> _Work instruction_
Reproduce the lines of every record below, replacing "value" with "reading" wherever it occurs and changing nothing else. Omit the pictures from your answer.

START Task data

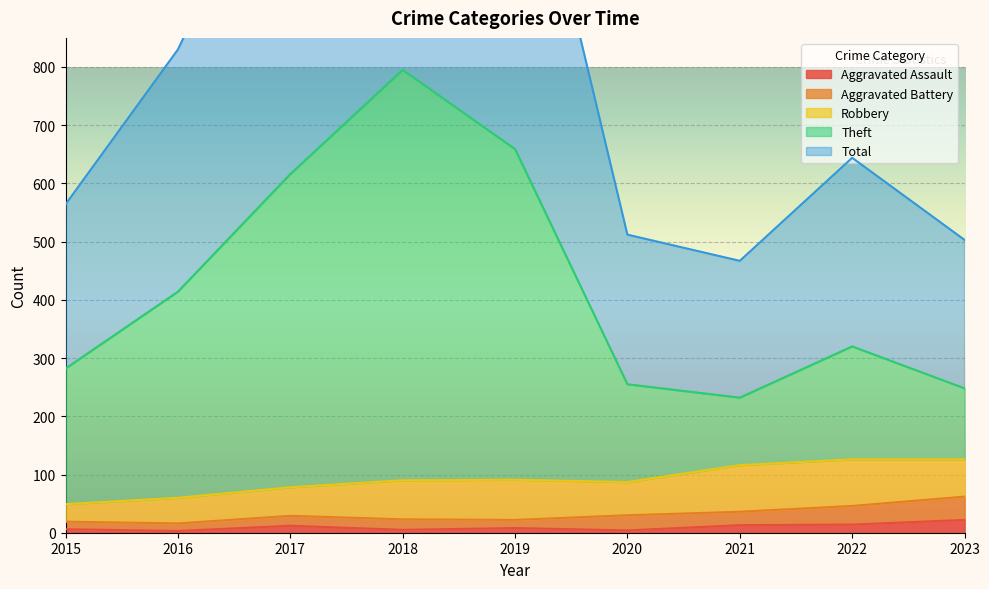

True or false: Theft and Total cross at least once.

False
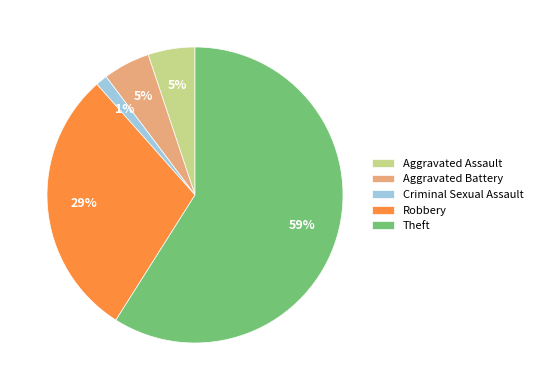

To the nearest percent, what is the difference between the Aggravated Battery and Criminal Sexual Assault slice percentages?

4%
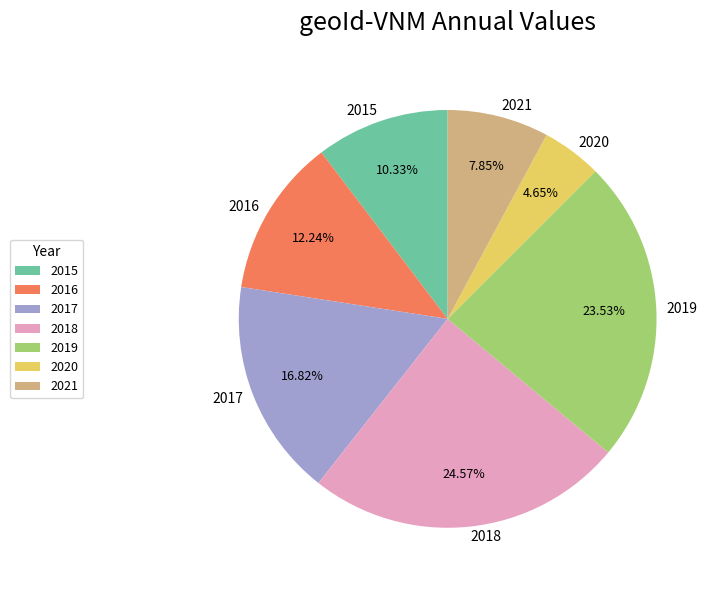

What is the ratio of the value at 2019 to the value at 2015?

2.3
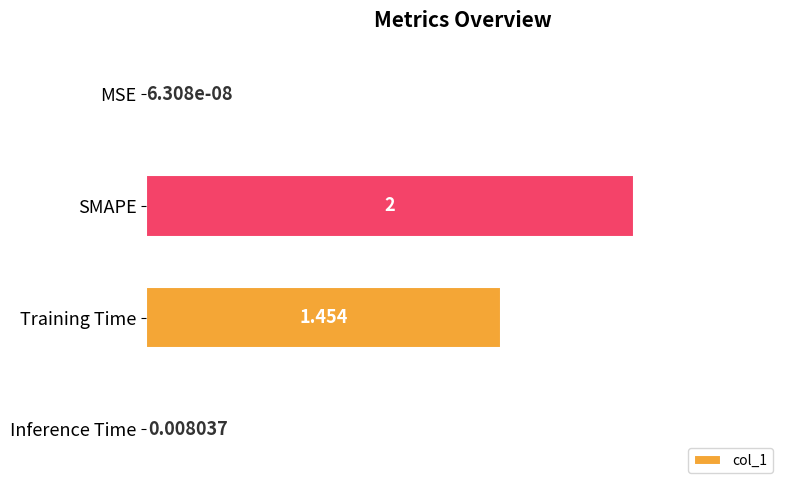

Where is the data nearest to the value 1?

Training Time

END Task data

> _Output for this exercise_
True or false: Theft and Total cross at least once.

False

To the nearest percent, what is the difference between the Aggravated Battery and Criminal Sexual Assault slice percentages?

4%

What is the ratio of the reading at 2019 to the reading at 2015?

2.3

Where is the data nearest to the reading 1?

Training Time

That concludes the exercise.